→ The problem
Search the data for "entry". Return each matching line.

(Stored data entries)
+--

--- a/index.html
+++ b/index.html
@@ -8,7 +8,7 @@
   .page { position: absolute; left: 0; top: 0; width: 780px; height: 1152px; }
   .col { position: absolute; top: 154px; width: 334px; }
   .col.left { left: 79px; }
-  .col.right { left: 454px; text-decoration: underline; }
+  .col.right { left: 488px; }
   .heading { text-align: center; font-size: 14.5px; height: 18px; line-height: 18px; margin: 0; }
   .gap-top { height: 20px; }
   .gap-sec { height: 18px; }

+--

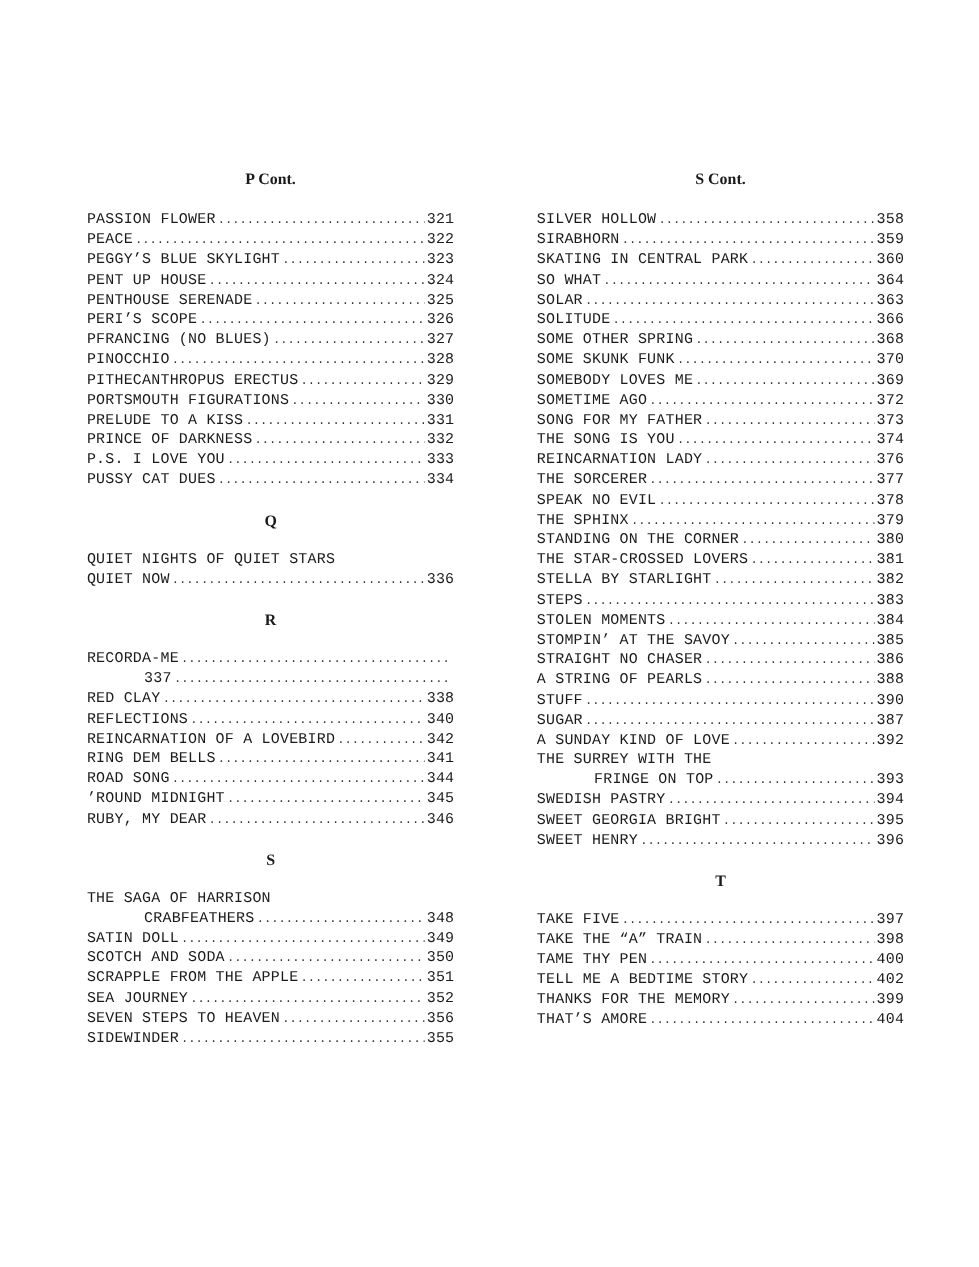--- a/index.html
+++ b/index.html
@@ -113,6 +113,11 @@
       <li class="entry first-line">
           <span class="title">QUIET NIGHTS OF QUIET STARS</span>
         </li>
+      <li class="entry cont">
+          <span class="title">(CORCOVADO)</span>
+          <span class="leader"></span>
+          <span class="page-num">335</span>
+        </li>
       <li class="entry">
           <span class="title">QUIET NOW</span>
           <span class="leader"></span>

+--

→ Solution for this exercise
       <li class="entry first-line">
+      <li class="entry cont">
       <li class="entry">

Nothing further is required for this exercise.